Signs of Riftborn presence began to emerge—at first, subtle. Flattened undergrowth, as if a large group had passed silently. Footprints, some made by human soles, others by something metal and clawed. Then more obvious: a twisted drone snagged in the crook of a tree, half-devoured by fungal growth. Its innards had been replaced with vines, but the casing still hummed faintly with Riftborn code.

"Still fresh," Omo murmured, plucking a strand of data-wire from the drone's husk. "This isn't old tech. They passed through here within the last two days."

Chizoba knelt near a patch of disturbed soil. He dipped two fingers into the earth and closed his eyes. Chi stirred. For a moment, the jungle faded—and in its place, an echo bloomed: a shadow of a procession, half-human, half-unreadable, walking silently through the green with no weight but endless purpose. They didn't speak. They didn't look. They just moved.

He opened his eyes.

"They weren't running. They were drawn to something."

Omo raised an eyebrow. "You got all that from dirt?"

He nodded.

She gave a dry chuckle. "Chi's a hell of a system."

Just as they were about to move forward again, the forest shifted. The temperature dropped suddenly, and the insects fell silent—mid-buzz, mid-flight, like the air had closed its mouth.

Chizoba raised his hand. "Something's coming."

The bush baby came first—at least, that's what the old stories might have called it. But this wasn't a harmless primate. It dropped from the canopy with limbs too long and eyes too large, glinting like twin moons. Its skin was taut and gray, stretched like drumhide over a too-thin frame. It screeched, a warbling noise that echoed in both ears and mind.

Omo reacted instantly. Her gauntlet flared, and she fired a pulse shot that disrupted the creature's nervous system. It staggered, then leapt—its motion unnatural, as if midair joints bent where they shouldn't.

Chizoba didn't wait. His Chi lashed out in a spiral—a disciplined arc that blasted the creature mid-flight, slamming it against a tree with a crack that silenced the underbrush.

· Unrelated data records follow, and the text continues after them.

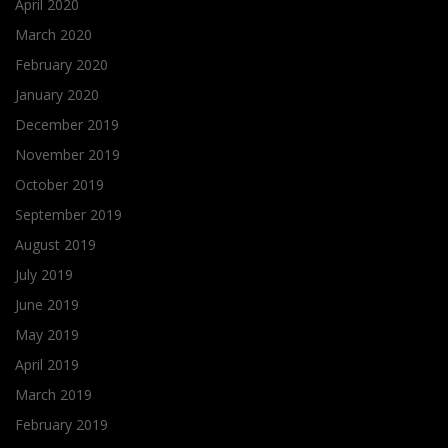
April 2020
March 2020
February 2020
January 2020
December 2019
November 2019
October 2019
September 2019
August 2019
July 2019
June 2019
May 2019
April 2019
March 2019
February 2019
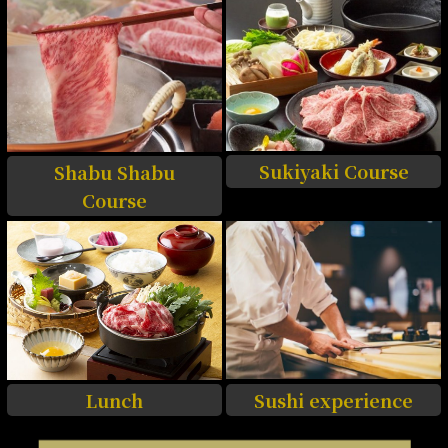
Sukiyaki Course
Shabu Shabu
Course
Sushi experience
Lunch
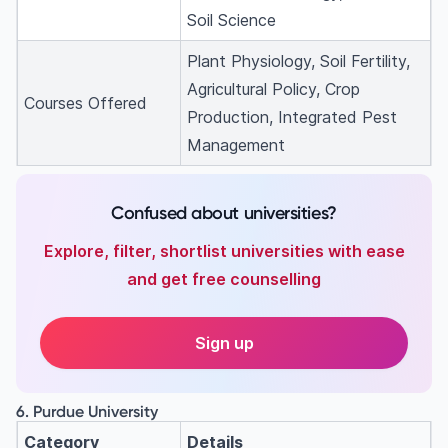
Soil Science
Plant Physiology, Soil Fertility,
Agricultural Policy, Crop
Courses Offered
Production, Integrated Pest
Management
Confused about universities?
Explore, filter, shortlist universities with ease
and get free counselling
Sign up
6. Purdue University
Category
Details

But the silence didn't last.

The ghosts came next.

Not specters in the classic sense—but shimmering figures, barely human, walking between trees without touching them. They whispered in a forgotten tongue. Their faces were missing, like the jungle had peeled away their names and souls. One reached toward Omo—its hand phasing through her rig, and for a moment, her memories blurred: her first scavenger kill, her brother's laugh, the moment she nearly drowned beneath a collapsed ruin.

She gasped.

Chizoba shouted something in an ancient dialect, and his Chi ignited like fire. A circular sigil burned on the earth beneath them, casting light against the shade. The ghosts recoiled, wailing as their forms disintegrated into pollen and ash.

Breathing heavily, Omo backed away. "Those weren't ordinary spirits."

"They were lost names," Chizoba said quietly. "People the jungle forgot to remember."

They sat beneath a ridge of old roots for a while, breathing, the tension of survival slowly leaving their muscles.

Omo glanced at him. "You ever think we're not built for this?"

"We are," he said. "But not alone."

She didn't reply for a while. Then she leaned her head back and let the filtered sunlight dance on her visor.

"We make a good team," she said finally.

Chizoba said nothing—but the small nod he gave was enough.